PROBLEM DESCRIPTION: Each record that follows should be repeated exactly, minus any images.

INPUT DATA:
========================

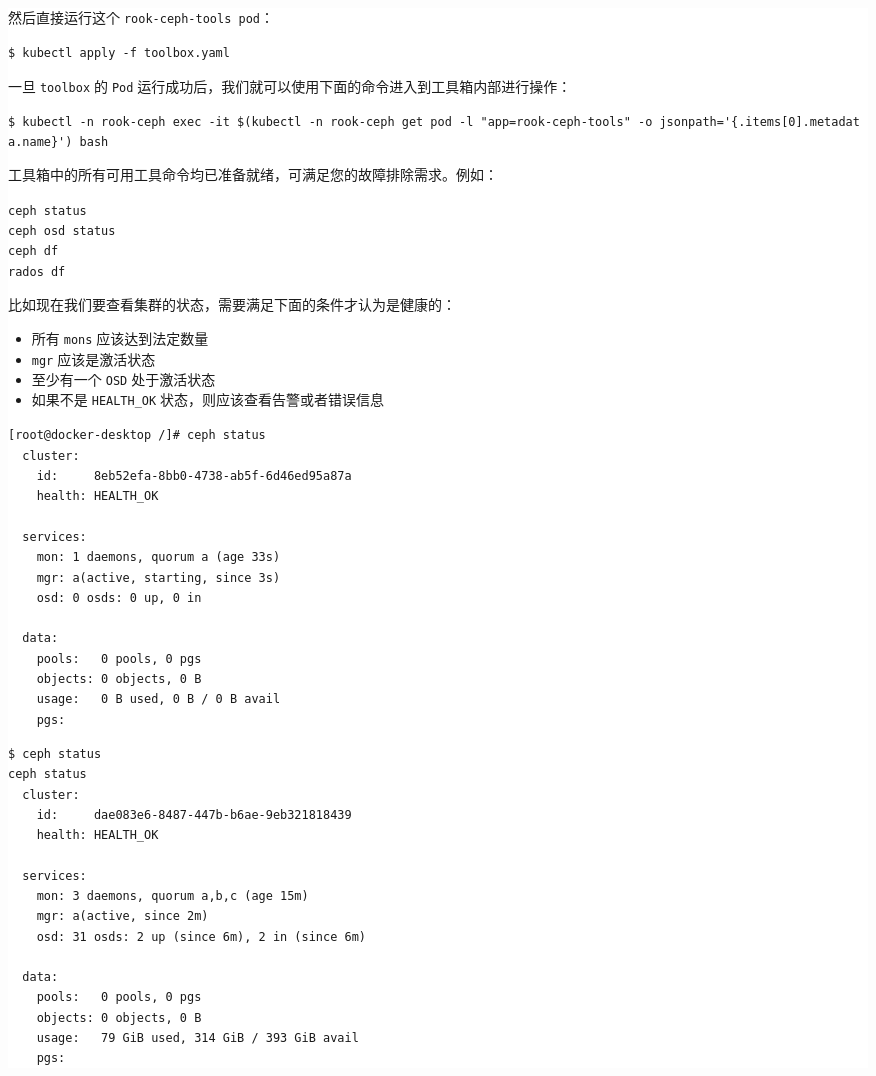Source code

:然后直接运行这个 `rook-ceph-tools pod`：

```
$ kubectl apply -f toolbox.yaml
```

一旦 `toolbox` 的 `Pod` 运行成功后，我们就可以使用下面的命令进入到工具箱内部进行操作：


```
$ kubectl -n rook-ceph exec -it $(kubectl -n rook-ceph get pod -l "app=rook-ceph-tools" -o jsonpath='{.items[0].metadata.name}') bash
```

工具箱中的所有可用工具命令均已准备就绪，可满足您的故障排除需求。例如：

```
ceph status
ceph osd status
ceph df
rados df
```

比如现在我们要查看集群的状态，需要满足下面的条件才认为是健康的：

* 所有 `mons` 应该达到法定数量
* `mgr` 应该是激活状态
* 至少有一个 `OSD` 处于激活状态
* 如果不是 `HEALTH_OK` 状态，则应该查看告警或者错误信息

```
[root@docker-desktop /]# ceph status
  cluster:
    id:     8eb52efa-8bb0-4738-ab5f-6d46ed95a87a
    health: HEALTH_OK
 
  services:
    mon: 1 daemons, quorum a (age 33s)
    mgr: a(active, starting, since 3s)
    osd: 0 osds: 0 up, 0 in
 
  data:
    pools:   0 pools, 0 pgs
    objects: 0 objects, 0 B
    usage:   0 B used, 0 B / 0 B avail
    pgs:
```

```
$ ceph status
ceph status
  cluster:
    id:     dae083e6-8487-447b-b6ae-9eb321818439
    health: HEALTH_OK

  services:
    mon: 3 daemons, quorum a,b,c (age 15m)
    mgr: a(active, since 2m)
    osd: 31 osds: 2 up (since 6m), 2 in (since 6m)

  data:
    pools:   0 pools, 0 pgs
    objects: 0 objects, 0 B
    usage:   79 GiB used, 314 GiB / 393 GiB avail
    pgs:
```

========================

SOLVED PROBLEM:
Source code

:然后直接运行这个 `rook-ceph-tools pod`：

```
$ kubectl apply -f toolbox.yaml
```

一旦 `toolbox` 的 `Pod` 运行成功后，我们就可以使用下面的命令进入到工具箱内部进行操作：


```
$ kubectl -n rook-ceph exec -it $(kubectl -n rook-ceph get pod -l "app=rook-ceph-tools" -o jsonpath='{.items[0].metadata.name}') bash
```

工具箱中的所有可用工具命令均已准备就绪，可满足您的故障排除需求。例如：

```
ceph status
ceph osd status
ceph df
rados df
```

比如现在我们要查看集群的状态，需要满足下面的条件才认为是健康的：

* 所有 `mons` 应该达到法定数量
* `mgr` 应该是激活状态
* 至少有一个 `OSD` 处于激活状态
* 如果不是 `HEALTH_OK` 状态，则应该查看告警或者错误信息

```
[root@docker-desktop /]# ceph status
  cluster:
    id:     8eb52efa-8bb0-4738-ab5f-6d46ed95a87a
    health: HEALTH_OK
 
  services:
    mon: 1 daemons, quorum a (age 33s)
    mgr: a(active, starting, since 3s)
    osd: 0 osds: 0 up, 0 in
 
  data:
    pools:   0 pools, 0 pgs
    objects: 0 objects, 0 B
    usage:   0 B used, 0 B / 0 B avail
    pgs:
```

```
$ ceph status
ceph status
  cluster:
    id:     dae083e6-8487-447b-b6ae-9eb321818439
    health: HEALTH_OK

  services:
    mon: 3 daemons, quorum a,b,c (age 15m)
    mgr: a(active, since 2m)
    osd: 31 osds: 2 up (since 6m), 2 in (since 6m)

  data:
    pools:   0 pools, 0 pgs
    objects: 0 objects, 0 B
    usage:   79 GiB used, 314 GiB / 393 GiB avail
    pgs:
```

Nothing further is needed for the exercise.